3. Use Trusted Platforms and Verify Sources
Remember, seeing is no longer believing. Don’t simply trust everything you see online. When possible, ensure you’re consuming content from reputable sources and platforms prioritizing authenticity. For instance, new YouTube policies have already been implemented that require creators to disclose when content has been meaningfully altered or synthetically generated.
Even when consuming content from reputable sources, always verify the “facts” you’re given. Do your research and check for evidence that the information is true, before sharing it online.
4. Use Technology to Identify AI Deepfakes
As AI deepfakes have grown more prominent, various technology leaders have begun creating solutions to help users identify deepfakes. For instance, the “Intel FakeCatcher” analyzes subtle physiological details in videos to distinguish whether the images are real or fake.
Microsoft has its own AI-powered deepfake detection software that analyzes photos and videos and gives them a “confidence” score based on how likely they are to be authentic. You can also experiment with solutions like:
- Sensity AI: A detection platform that uses deep learning to identify examples of synthetic media, similar to how anti-malware tools look for malware and virus signatures.
- Operation Minerva: This platform uses catalogs of previously identified deepfakes to determine if new videos modify existing fakes.
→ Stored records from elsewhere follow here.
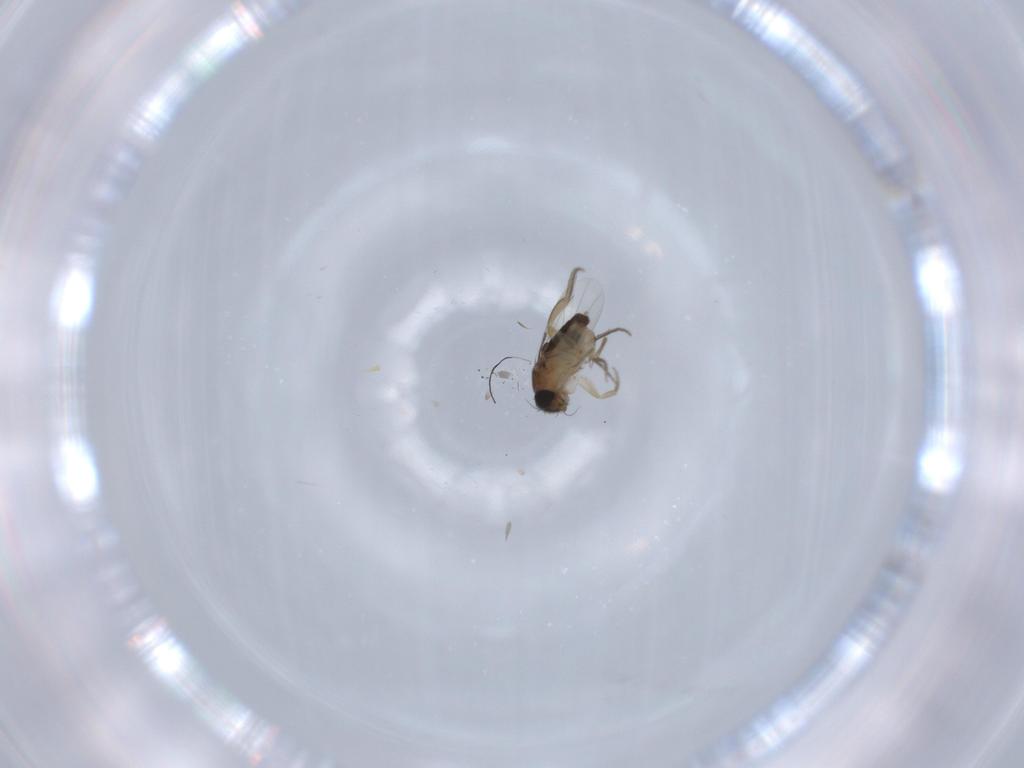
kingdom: Animalia
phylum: Arthropoda
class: Insecta
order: Diptera
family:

- Sentinel: This cloud-based solution offers real-time deepfake detection services using various technologies, such as facial landmark analysis, temporal consistency checks, and flicker detection.
Looking to the Future of AI Deepfakes
Right now, AI deepfakes are growing in prominence at an incredible scale. Although there are beneficial use cases for deepfakes, the reality is that they’re usually more dangerous than they are advantageous. Unfortunately, for the time being, there aren’t a lot of laws, regulations, or guardrails in place that actively stop people from creating deepfakes.
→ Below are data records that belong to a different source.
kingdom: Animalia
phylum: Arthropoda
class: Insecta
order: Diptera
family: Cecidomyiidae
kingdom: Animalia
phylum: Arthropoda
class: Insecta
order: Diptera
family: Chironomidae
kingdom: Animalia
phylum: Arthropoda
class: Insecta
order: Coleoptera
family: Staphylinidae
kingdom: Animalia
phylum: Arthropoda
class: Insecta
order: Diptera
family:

In fact, thanks to the rise of generative AI, it’s easier than ever to create convincing deepfakes. However, steps are being taken to protect users, communities, and companies against the threats of deepfakes. Legislative acts are being drafted around the world.
Even “Ofcom” in the UK has created the “Online Safety Act”, for the UK, which aims to help outlaw the use of AI deepfakes for malicious purposes.
For now, the best thing you can do is remain vigilant, and stay skeptical of the information you see online. Deepfakes are everywhere, and it’s up to you to ensure you don’t believe everything you see.